Strengths and limitations
This study presents the first rigorously developed Japanese version of the ICU-QODD, providing an essential tool for evaluating family perspectives in a culturally appropriate context. A key strength is the standardized translation process, ensuring both validity and reliability. However, several limitations should be noted. First, data were collected from a single hospital ICU in central Japan. Although ICU environments are consistent nationwide owing to Japan’s healthcare system, regional cultural differences could influence responses. Second, while the target sample size was met, the sample size remains relatively small, and caution is needed when interpreting the known-groups analysis results. Third, the low ICCs for dialysis- and funeral-related items warrant further analysis focused on these patients to account for specific patient backgrounds. Finally, this study did not conduct factor analysis for construct validity or evaluate criterion-related validity with other measures. This limitation is attributed to the absence of assessment tools to serve as criteria and the challenge of obtaining an adequate sample size at a single facility for construct factor analysis.
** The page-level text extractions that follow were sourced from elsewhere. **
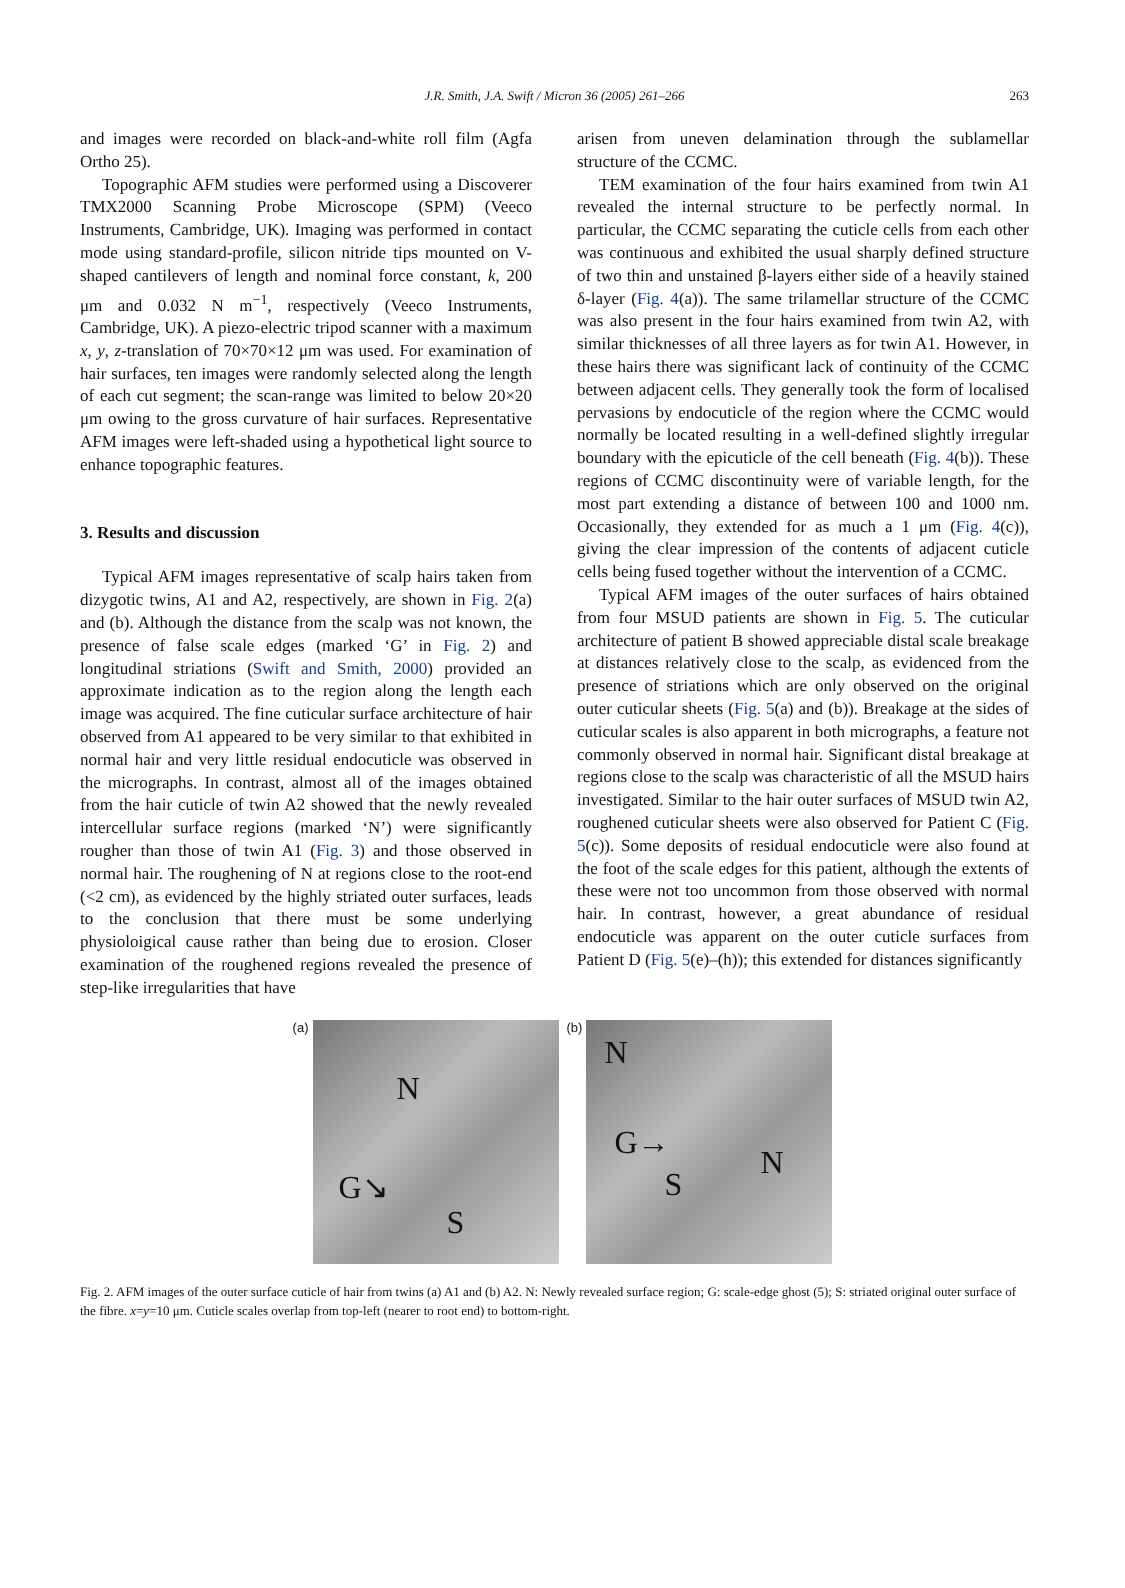J.R. Smith, J.A. Swift / Micron 36 (2005) 261–266
263
and images were recorded on black-and-white roll film (Agfa Ortho 25).
Topographic AFM studies were performed using a Discoverer TMX2000 Scanning Probe Microscope (SPM) (Veeco Instruments, Cambridge, UK). Imaging was performed in contact mode using standard-profile, silicon nitride tips mounted on V-shaped cantilevers of length and nominal force constant, k, 200 μm and 0.032 N m<sup>−1</sup>, respectively (Veeco Instruments, Cambridge, UK). A piezo-electric tripod scanner with a maximum x, y, z-translation of 70×70×12 μm was used. For examination of hair surfaces, ten images were randomly selected along the length of each cut segment; the scan-range was limited to below 20×20 μm owing to the gross curvature of hair surfaces. Representative AFM images were left-shaded using a hypothetical light source to enhance topographic features.
3. Results and discussion
Typical AFM images representative of scalp hairs taken from dizygotic twins, A1 and A2, respectively, are shown in Fig. 2(a) and (b). Although the distance from the scalp was not known, the presence of false scale edges (marked ‘G’ in Fig. 2) and longitudinal striations (Swift and Smith, 2000) provided an approximate indication as to the region along the length each image was acquired. The fine cuticular surface architecture of hair observed from A1 appeared to be very similar to that exhibited in normal hair and very little residual endocuticle was observed in the micrographs. In contrast, almost all of the images obtained from the hair cuticle of twin A2 showed that the newly revealed intercellular surface regions (marked ‘N’) were significantly rougher than those of twin A1 (Fig. 3) and those observed in normal hair. The roughening of N at regions close to the root-end (<2 cm), as evidenced by the highly striated outer surfaces, leads to the conclusion that there must be some underlying physioloigical cause rather than being due to erosion. Closer examination of the roughened regions revealed the presence of step-like irregularities that have
arisen from uneven delamination through the sublamellar structure of the CCMC.
TEM examination of the four hairs examined from twin A1 revealed the internal structure to be perfectly normal. In particular, the CCMC separating the cuticle cells from each other was continuous and exhibited the usual sharply defined structure of two thin and unstained β-layers either side of a heavily stained δ-layer (Fig. 4(a)). The same trilamellar structure of the CCMC was also present in the four hairs examined from twin A2, with similar thicknesses of all three layers as for twin A1. However, in these hairs there was significant lack of continuity of the CCMC between adjacent cells. They generally took the form of localised pervasions by endocuticle of the region where the CCMC would normally be located resulting in a well-defined slightly irregular boundary with the epicuticle of the cell beneath (Fig. 4(b)). These regions of CCMC discontinuity were of variable length, for the most part extending a distance of between 100 and 1000 nm. Occasionally, they extended for as much a 1 μm (Fig. 4(c)), giving the clear impression of the contents of adjacent cuticle cells being fused together without the intervention of a CCMC.
Typical AFM images of the outer surfaces of hairs obtained from four MSUD patients are shown in Fig. 5. The cuticular architecture of patient B showed appreciable distal scale breakage at distances relatively close to the scalp, as evidenced from the presence of striations which are only observed on the original outer cuticular sheets (Fig. 5(a) and (b)). Breakage at the sides of cuticular scales is also apparent in both micrographs, a feature not commonly observed in normal hair. Significant distal breakage at regions close to the scalp was characteristic of all the MSUD hairs investigated. Similar to the hair outer surfaces of MSUD twin A2, roughened cuticular sheets were also observed for Patient C (Fig. 5(c)). Some deposits of residual endocuticle were also found at the foot of the scale edges for this patient, although the extents of these were not too uncommon from those observed with normal hair. In contrast, however, a great abundance of residual endocuticle was apparent on the outer cuticle surfaces from Patient D (Fig. 5(e)–(h)); this extended for distances significantly
(a)
N
G↘
S
(b)
N
G→
S
N
Fig. 2. AFM images of the outer surface cuticle of hair from twins (a) A1 and (b) A2. N: Newly revealed surface region; G: scale-edge ghost (5); S: striated original outer surface of the fibre. x=y=10 μm. Cuticle scales overlap from top-left (nearer to root end) to bottom-right.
However, convergent validity can be confirmed using the QODD-1 as the comparator [20]. Therefore, in this study, validity was assessed by confirming convergent validity rather than by construct validity through factor analysis. Future research should address these aspects to provide a more comprehensive validation.
Conclusions
A Japanese version of the ICU-QODD was translated, incorporating modifications to align with Japan’s medical, cultural, and linguistic practices. This version was rigorously evaluated for convergent and known-groups validity, internal consistency, and intrarater reliability. The findings indicate that the Japanese ICU-QODD demonstrates adequate validity and reliability, supporting its suitability for using Japanese clinical settings.